3d.   Reflection data files
 
Input (formatted): FREF alias FREFA FREFB FEFC or  HKL alias SHELX
SHELXL
Output (binary): BINFO   (to be kept for next runs)
 
The subroutine MERBIN finds out which input data file is present, it
reads the reflection data and writes a temporary binary reflection data 
file BINFO. 
Formats of the reflection data files:
 
FREF alias FREFA FREFB FREFC: formatted reflection data file,
                               28 characters/record
                               (standard DIRDIF file)  with  Fobs values
      first record:      header with 'FREF' or 'FREFA' ... and CCODE
      following records: 1 reflection each, FORMAT (A1,3I3,I2,F9.2,F7.2)
                              for:  ' ', h, k, l, JC, Fobs, sigma
                              JC=2 for 'unobserved' or 'unreliable',
                              else JC=1 or blank
      last record:       'E'
 
 
HKL alias SHELX SHELXL:  formatted reflection data file,
                         28 characters/record
                         with |Fobs| or |Fobs|**2 values
                              (defined by a HKLF record: no default!)
      First record:      HKLF header (optional, not SHELXL convention)
         First word:     'HKLF' on columns 1 - 4
         Second word:    the CCODE (optional, not checked)
         Then:           one number, either 3 or -3 : |Fobs| expected, 
                                     or  4 or -4 : |Fobs|**2 expected !
      Following records: 1 reflection/record,    FORMAT (3I4, 2F8.2)
                              for:  h, k, l, |Fobs|,    sigma
                              or:   h, k, l, |Fobs|**2, sigma
                (Note: the SHELXL batch number on cc. 29-32 is ignored.)
      Last record:       h = k = l = 0 (or: all blanks)
 
      (Note about the SHELXL indices transformation matrix  Rij given on
      the HKLF record: This feature is available,
      but should be used with care !! It is not used on crystal data!)
 
Mind that a CIF file or an INS/RES file (SHELXL) can only be used
for crystal data input, not for reflection data input.
 
 
3e.   DDLOG file ('readable data')
 
This file contains a summary of DIRDIF runs with pertinent data.
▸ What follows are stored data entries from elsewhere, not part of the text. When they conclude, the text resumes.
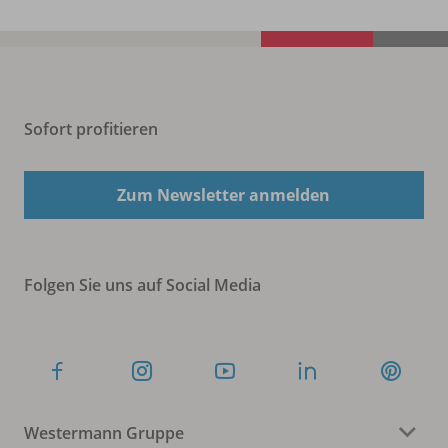
Sofort profitieren
Zum Newsletter anmelden
Folgen Sie uns auf Social Media
Westermann Gruppe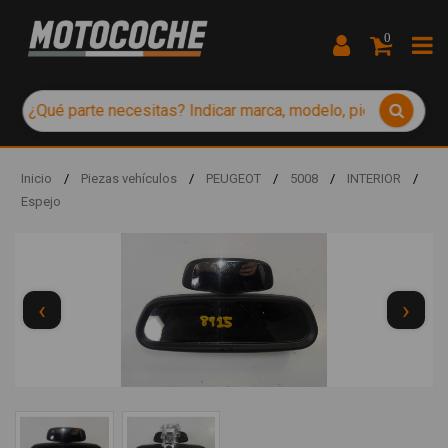
0
Inicio
/
Piezas vehículos
/
PEUGEOT
/
5008
/
INTERIOR
/
Espejo
‹
›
This
file is to be kept.
 
 
3f.   ORBASE and ORUSER files
 
ORBASE : a data base with molecular fragments.
ORUSER : a private extension of ORBASE  (with your own favourite models)
A write-up of these files is given in the header lines of these files.
The user is urged to add (manually) his own structural molecular
fragments to the file ORUSER for future use when solving 'similar'
compounds.
 
------------------------------------------------------------------------